Marije had 2 young children when she was diagnosed with primary breast cancer. Here's how it affected her.
It’s something you always fear
When you have young children, the worst thing you can imagine is something happening to them. But the next worst thing is something happening to you, because you don’t want to leave them behind. That’s the biggest worry as a parent.
When I was diagnosed, my eldest was 4 and my youngest had just turned 1. I was still breastfeeding, so that was a factor that was impacted by my diagnosis, because I had to stop quite suddenly. It was slowing down anyway, but the option to make that decision myself was taken away from me – which was quite nasty.
I felt guilty
It’s very physically tiring already, having two young children that still need you. But the mental impact of knowing that life is so fragile – it just hits you in the face.
Treatment, as well, made it so that I was not always capable of looking after them.

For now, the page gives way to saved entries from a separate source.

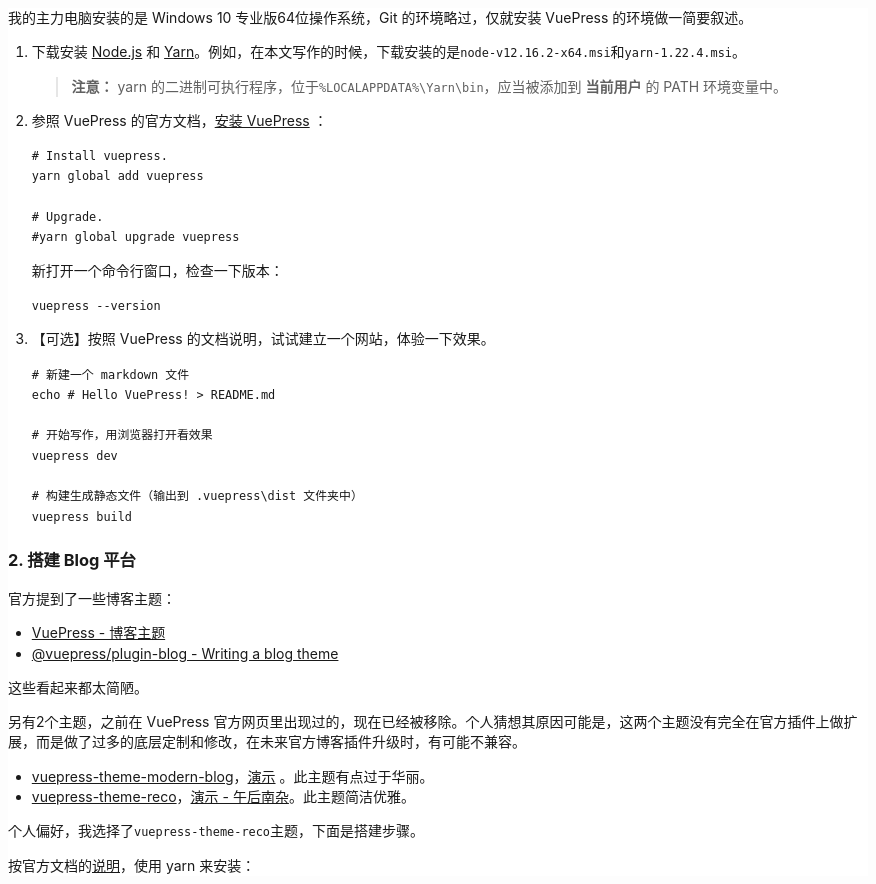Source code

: 我的主力电脑安装的是 Windows 10 专业版64位操作系统，Git 的环境略过，仅就安装 VuePress 的环境做一简要叙述。

1. 下载安装 [Node.js](https://nodejs.org/) 和 [Yarn](https://yarnpkg.com/latest.msi)。例如，在本文写作的时候，下载安装的是`node-v12.16.2-x64.msi`和`yarn-1.22.4.msi`。
   
   >  **注意：** yarn 的二进制可执行程序，位于`%LOCALAPPDATA%\Yarn\bin`，应当被添加到 **当前用户** 的 PATH 环境变量中。
   
2. 参照 VuePress 的官方文档，[安装 VuePress](https://vuepress.vuejs.org/zh/) ：
   
   ```shell
   # Install vuepress.
   yarn global add vuepress
   
   # Upgrade.
   #yarn global upgrade vuepress
   ```
   
   新打开一个命令行窗口，检查一下版本：
   
   ```shell
   vuepress --version
   ```
   
3. 【可选】按照 VuePress 的文档说明，试试建立一个网站，体验一下效果。
   
   ```shell
   # 新建一个 markdown 文件
   echo # Hello VuePress! > README.md
   
   # 开始写作，用浏览器打开看效果
   vuepress dev
   
   # 构建生成静态文件（输出到 .vuepress\dist 文件夹中）
   vuepress build
   ```



### 2. 搭建 Blog 平台

官方提到了一些博客主题：

* [VuePress - 博客主题](https://vuepress.vuejs.org/zh/theme/blog-theme.html)
* [@vuepress/plugin-blog - Writing a blog theme](https://vuepress-plugin-blog.ulivz.com/guide/getting-started.html#writing-a-blog-theme)

这些看起来都太简陋。

另有2个主题，之前在 VuePress 官方网页里出现过的，现在已经被移除。个人猜想其原因可能是，这两个主题没有完全在官方插件上做扩展，而是做了过多的底层定制和修改，在未来官方博客插件升级时，有可能不兼容。

* [vuepress-theme-modern-blog](https://github.com/z3by/vuepress-theme-modern-blog)，[演示](https://vp-modern.z3by.com/) 。此主题有点过于华丽。
* [vuepress-theme-reco](https://vuepress-theme-reco.recoluan.com/)，[演示 - 午后南杂](https://www.recoluan.com/)。此主题简洁优雅。

个人偏好，我选择了`vuepress-theme-reco`主题，下面是搭建步骤。



按官方文档的[说明](https://vuepress-theme-reco.recoluan.com/)，使用 yarn 来安装：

When my husband’s parents stepped in to help, I felt guilty about it. The children had a great time, of course – they were with their granny and granddad. But, as a mother, I struggled to let it go.
But having children while going through chemotherapy is almost a curse and a blessing at once. My husband works abroad a lot, so I had to be there for my kids. It’s hard as you’re so tired all the time, but you still have a reason to get out of bed.
It is a bittersweet experience
If you go through a traumatic experience, it’s a game changer. Even before I had cancer, a few years earlier, I lost my sister. It was so sad. And my older son, too, was born 10 weeks premature. So those two things had already given me this perspective.
It’s bittersweet, in a way. When I did fun things with my boys, I would feel a mixture of wanting to cry because I would get thoughts like, ‘Are these memories that I’m making with them the ones they’ll have of me if I’m not going to be here?’ At the same time, I would feel gratitude of being able to enjoy the moment with them.
My advice to other parents in this situation is to just keep swimming. It’ll be hard, but it’s doable.